## Stored dataset items
----

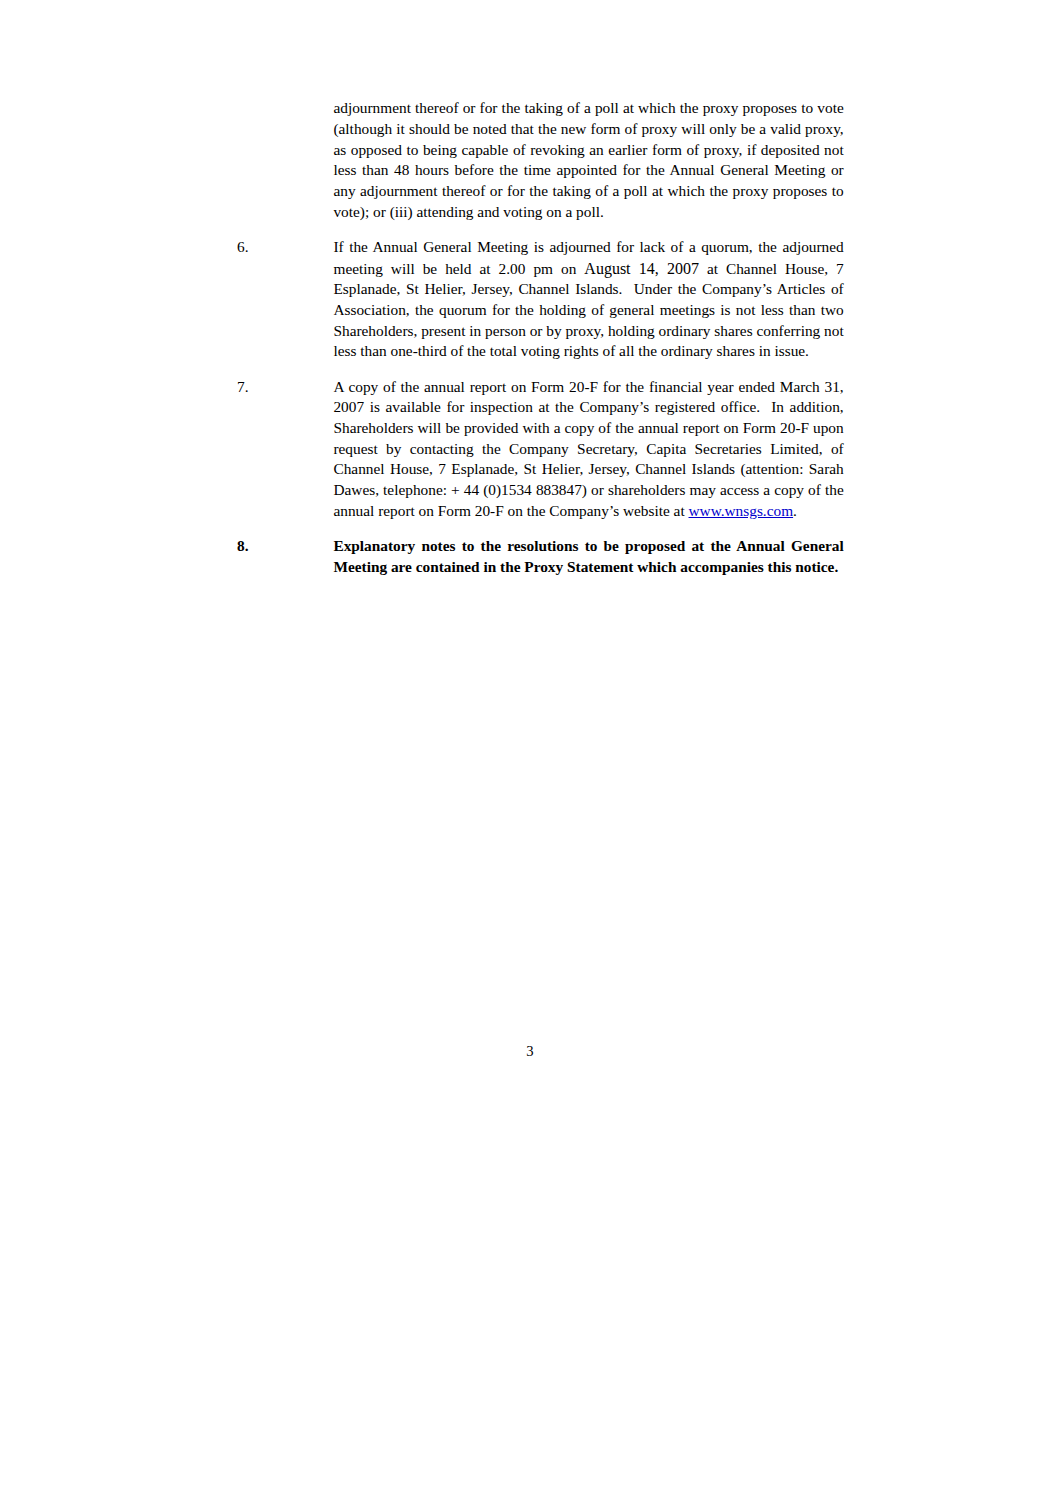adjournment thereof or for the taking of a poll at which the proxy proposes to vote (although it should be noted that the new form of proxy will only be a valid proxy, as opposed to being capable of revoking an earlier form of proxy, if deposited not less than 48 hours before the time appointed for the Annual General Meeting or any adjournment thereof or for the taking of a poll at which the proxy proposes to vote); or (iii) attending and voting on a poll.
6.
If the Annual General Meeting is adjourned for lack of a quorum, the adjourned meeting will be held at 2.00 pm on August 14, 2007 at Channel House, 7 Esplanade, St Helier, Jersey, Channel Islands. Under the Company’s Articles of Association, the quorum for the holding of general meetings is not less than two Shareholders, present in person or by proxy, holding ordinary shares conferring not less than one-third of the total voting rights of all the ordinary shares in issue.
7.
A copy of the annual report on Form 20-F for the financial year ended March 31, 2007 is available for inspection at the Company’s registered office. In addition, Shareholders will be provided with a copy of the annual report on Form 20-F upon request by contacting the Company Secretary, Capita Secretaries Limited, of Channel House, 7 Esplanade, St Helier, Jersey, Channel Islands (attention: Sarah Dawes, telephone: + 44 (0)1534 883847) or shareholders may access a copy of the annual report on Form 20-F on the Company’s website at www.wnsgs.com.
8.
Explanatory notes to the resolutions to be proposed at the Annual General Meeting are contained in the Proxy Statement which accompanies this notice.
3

----

## What to produce
Quote verbatim the line containing "Explanatory notes to" and every line after it through the end of the records above.

## Finished exercise
Explanatory notes to the resolutions to be proposed at the Annual General Meeting are contained in the Proxy Statement which accompanies this notice.
3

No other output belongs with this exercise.